=== TASK DETAILS ===
For the entries below, print exactly the lines between the line holding "This webinar will" and the line holding "Ce webinaire sera", inclusive, and nothing else.

=== SUPPLIED DATA ===
○ ○ ○ ○ ○

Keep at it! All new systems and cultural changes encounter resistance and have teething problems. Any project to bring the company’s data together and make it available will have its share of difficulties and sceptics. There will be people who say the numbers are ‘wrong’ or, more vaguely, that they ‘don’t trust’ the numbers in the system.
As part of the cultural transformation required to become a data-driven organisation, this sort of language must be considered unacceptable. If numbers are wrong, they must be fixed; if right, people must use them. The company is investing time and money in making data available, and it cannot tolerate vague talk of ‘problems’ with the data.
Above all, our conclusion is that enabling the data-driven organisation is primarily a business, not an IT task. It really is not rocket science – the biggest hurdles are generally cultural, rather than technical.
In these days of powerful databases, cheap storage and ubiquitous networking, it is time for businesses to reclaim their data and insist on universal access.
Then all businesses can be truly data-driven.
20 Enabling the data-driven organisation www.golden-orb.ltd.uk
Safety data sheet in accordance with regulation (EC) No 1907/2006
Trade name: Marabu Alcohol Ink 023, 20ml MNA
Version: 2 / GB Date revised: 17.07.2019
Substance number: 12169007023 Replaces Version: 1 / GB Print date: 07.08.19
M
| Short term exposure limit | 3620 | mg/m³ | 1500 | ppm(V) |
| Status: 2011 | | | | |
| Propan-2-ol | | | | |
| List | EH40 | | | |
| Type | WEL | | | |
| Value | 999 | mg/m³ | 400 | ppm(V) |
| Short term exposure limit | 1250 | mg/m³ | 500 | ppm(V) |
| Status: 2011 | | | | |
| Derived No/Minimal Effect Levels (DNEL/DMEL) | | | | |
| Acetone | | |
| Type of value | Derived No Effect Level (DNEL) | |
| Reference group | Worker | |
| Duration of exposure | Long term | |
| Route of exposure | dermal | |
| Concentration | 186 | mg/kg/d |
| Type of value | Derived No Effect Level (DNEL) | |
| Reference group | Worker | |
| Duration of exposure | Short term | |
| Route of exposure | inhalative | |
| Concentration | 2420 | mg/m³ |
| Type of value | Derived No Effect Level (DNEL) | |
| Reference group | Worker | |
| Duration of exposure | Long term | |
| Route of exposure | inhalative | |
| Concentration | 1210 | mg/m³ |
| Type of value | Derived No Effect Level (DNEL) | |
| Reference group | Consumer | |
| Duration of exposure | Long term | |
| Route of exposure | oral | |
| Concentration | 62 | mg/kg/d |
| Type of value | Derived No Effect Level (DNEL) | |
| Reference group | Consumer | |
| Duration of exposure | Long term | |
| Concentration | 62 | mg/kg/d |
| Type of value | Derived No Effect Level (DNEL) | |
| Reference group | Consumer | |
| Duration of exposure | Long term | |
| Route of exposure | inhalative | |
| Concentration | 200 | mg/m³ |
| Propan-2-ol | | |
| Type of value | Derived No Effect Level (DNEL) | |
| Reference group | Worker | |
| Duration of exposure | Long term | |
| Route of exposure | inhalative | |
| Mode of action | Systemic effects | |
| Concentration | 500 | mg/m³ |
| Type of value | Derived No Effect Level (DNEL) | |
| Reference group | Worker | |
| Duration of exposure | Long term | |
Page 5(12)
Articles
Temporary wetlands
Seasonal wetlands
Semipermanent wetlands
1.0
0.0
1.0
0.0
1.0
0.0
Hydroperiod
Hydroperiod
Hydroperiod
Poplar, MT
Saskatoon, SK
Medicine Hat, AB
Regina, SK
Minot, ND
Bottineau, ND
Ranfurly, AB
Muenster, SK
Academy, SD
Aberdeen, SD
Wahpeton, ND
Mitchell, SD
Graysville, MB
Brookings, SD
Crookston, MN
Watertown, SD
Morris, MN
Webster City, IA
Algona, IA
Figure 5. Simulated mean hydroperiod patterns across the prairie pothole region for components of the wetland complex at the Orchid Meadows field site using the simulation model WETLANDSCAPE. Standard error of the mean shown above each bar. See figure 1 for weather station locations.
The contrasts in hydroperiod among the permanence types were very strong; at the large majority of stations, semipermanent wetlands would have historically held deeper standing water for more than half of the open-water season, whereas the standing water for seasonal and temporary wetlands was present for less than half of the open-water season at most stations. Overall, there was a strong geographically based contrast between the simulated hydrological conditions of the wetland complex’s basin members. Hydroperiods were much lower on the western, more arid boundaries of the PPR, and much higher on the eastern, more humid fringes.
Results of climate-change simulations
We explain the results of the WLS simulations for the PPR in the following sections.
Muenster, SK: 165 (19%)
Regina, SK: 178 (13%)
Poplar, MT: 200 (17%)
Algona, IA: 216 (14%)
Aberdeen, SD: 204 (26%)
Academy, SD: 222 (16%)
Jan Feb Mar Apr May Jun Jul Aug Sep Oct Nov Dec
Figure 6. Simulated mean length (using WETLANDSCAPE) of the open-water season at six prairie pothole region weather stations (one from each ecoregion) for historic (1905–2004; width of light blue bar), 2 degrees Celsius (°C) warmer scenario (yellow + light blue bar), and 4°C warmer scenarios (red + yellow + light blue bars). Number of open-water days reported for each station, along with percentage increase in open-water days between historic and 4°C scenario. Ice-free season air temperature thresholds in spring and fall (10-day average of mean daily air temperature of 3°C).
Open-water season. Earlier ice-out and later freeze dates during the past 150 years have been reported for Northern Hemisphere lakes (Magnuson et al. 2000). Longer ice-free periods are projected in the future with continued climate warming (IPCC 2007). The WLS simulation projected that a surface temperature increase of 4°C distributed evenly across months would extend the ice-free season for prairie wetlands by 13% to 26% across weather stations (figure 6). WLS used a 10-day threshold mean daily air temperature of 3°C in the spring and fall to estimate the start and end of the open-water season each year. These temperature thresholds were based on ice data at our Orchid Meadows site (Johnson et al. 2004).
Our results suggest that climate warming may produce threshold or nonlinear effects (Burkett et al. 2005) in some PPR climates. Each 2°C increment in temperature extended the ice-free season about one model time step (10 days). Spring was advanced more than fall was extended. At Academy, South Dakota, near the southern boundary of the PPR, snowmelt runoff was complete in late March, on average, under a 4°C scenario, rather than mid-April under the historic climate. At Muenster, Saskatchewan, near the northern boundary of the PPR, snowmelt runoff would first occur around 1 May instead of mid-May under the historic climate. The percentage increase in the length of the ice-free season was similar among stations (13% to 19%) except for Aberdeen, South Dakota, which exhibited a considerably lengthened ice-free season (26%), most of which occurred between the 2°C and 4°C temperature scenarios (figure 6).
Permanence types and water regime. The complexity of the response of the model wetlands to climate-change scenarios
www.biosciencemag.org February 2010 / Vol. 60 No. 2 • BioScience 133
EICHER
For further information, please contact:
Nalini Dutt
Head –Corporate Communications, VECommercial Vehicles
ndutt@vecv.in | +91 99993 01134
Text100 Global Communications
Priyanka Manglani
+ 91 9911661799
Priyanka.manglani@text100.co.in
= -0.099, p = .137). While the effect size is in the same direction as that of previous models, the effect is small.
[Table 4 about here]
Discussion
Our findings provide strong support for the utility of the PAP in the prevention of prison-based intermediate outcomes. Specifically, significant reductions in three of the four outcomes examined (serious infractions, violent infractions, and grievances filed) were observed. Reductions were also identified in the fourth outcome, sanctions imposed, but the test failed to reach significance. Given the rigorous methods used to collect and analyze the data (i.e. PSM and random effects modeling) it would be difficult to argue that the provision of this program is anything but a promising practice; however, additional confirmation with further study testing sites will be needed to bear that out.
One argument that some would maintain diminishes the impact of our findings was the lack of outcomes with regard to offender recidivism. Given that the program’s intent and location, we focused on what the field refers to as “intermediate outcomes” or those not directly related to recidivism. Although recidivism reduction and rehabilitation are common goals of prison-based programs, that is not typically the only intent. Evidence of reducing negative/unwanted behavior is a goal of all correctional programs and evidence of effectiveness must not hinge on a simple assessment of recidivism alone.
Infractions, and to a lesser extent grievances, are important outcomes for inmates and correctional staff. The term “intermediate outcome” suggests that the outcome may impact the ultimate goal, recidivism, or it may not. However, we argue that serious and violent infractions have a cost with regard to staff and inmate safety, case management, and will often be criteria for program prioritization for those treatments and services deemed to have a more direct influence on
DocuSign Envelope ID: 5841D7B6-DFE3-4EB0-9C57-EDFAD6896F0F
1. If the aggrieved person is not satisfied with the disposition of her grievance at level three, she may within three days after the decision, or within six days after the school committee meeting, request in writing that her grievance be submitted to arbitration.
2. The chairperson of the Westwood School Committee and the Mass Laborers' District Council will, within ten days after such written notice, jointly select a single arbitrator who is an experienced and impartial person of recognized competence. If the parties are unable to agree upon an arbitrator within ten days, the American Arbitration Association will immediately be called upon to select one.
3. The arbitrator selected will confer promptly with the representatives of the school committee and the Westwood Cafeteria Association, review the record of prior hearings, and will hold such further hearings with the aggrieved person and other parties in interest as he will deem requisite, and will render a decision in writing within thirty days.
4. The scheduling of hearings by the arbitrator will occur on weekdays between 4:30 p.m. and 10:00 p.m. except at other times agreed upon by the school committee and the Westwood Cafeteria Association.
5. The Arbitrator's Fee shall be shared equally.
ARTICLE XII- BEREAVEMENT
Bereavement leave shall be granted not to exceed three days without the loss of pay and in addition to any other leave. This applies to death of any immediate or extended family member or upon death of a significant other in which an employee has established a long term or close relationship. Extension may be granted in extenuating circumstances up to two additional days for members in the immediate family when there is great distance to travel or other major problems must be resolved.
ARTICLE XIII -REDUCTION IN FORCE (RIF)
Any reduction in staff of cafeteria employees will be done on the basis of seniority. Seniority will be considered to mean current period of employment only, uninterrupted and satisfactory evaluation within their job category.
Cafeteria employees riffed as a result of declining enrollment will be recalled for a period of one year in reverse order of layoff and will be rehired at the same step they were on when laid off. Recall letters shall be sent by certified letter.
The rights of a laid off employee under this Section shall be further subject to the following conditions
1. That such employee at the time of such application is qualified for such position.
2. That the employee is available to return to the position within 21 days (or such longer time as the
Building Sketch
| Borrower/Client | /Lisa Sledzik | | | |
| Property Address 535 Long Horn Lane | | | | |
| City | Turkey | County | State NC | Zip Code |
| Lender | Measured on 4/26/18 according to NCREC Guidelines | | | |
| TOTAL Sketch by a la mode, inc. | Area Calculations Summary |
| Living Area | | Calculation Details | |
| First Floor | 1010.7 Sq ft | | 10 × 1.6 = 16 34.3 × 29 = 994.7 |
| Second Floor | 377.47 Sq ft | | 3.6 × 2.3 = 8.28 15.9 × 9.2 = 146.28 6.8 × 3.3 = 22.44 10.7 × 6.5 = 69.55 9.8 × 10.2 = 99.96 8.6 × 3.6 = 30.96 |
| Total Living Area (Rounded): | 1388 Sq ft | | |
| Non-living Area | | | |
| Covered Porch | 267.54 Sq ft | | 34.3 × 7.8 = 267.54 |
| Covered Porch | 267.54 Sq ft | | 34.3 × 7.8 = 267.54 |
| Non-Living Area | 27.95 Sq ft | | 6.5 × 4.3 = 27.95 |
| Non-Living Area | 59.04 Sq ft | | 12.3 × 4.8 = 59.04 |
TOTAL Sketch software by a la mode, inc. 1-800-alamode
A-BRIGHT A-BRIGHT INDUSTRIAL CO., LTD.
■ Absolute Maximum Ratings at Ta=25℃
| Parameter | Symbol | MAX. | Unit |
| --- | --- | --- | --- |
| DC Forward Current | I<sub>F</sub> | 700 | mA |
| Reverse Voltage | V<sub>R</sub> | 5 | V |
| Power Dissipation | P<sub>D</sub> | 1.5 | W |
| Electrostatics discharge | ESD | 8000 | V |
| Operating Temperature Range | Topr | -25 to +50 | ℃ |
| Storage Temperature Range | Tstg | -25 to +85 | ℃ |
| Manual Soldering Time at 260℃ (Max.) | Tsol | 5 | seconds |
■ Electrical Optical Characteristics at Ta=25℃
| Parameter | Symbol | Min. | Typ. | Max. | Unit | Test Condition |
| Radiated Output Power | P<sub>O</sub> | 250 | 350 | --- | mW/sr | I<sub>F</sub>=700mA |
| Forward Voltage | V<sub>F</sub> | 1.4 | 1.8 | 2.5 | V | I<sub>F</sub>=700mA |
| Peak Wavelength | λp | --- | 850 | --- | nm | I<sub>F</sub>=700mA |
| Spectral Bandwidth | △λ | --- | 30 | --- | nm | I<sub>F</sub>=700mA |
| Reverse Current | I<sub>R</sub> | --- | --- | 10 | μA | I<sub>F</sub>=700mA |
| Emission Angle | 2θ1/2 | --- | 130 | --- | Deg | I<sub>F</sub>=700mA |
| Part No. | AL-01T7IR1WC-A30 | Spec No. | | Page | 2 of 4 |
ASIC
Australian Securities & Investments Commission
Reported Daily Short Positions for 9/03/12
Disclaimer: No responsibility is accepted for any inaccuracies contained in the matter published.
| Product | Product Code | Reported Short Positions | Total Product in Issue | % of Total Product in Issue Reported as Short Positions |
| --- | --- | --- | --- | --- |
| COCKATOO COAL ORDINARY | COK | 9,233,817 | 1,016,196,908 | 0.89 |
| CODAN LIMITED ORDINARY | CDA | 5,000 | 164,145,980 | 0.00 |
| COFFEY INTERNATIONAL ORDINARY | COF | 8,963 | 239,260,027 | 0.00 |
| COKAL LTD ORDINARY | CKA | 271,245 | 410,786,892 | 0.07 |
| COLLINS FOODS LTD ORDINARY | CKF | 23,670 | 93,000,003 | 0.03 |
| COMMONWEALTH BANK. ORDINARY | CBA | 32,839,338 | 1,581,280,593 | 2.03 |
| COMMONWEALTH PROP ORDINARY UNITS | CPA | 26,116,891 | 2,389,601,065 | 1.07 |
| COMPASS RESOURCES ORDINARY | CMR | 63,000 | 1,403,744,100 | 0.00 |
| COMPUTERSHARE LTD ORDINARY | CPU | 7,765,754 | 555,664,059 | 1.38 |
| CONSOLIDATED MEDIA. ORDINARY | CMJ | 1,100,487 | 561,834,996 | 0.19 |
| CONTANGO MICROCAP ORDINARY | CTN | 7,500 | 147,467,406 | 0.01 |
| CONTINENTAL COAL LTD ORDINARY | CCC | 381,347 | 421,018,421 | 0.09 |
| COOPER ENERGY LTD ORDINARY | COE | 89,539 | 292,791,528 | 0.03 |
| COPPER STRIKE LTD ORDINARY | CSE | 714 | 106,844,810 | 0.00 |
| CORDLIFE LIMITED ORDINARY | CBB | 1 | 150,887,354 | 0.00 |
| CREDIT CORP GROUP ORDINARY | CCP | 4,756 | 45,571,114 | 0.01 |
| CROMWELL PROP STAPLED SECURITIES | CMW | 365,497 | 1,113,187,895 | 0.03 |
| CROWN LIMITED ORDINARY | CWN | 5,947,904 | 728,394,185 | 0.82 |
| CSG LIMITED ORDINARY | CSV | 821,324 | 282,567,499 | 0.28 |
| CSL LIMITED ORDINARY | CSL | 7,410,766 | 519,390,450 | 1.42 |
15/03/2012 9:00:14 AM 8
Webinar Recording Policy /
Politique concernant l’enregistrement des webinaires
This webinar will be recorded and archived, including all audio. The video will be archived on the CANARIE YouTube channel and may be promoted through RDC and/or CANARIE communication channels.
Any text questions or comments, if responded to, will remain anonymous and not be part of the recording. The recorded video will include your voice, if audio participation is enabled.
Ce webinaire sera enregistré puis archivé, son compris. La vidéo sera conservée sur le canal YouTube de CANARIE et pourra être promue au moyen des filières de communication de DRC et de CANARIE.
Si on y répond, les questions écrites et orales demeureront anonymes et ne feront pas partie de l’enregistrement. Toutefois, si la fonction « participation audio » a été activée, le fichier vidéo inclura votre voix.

○ ○ ○ ○ ○

=== COMPLETED EXERCISE ===
This webinar will be recorded and archived, including all audio. The video will be archived on the CANARIE YouTube channel and may be promoted through RDC and/or CANARIE communication channels.
Any text questions or comments, if responded to, will remain anonymous and not be part of the recording. The recorded video will include your voice, if audio participation is enabled.
Ce webinaire sera enregistré puis archivé, son compris. La vidéo sera conservée sur le canal YouTube de CANARIE et pourra être promue au moyen des filières de communication de DRC et de CANARIE.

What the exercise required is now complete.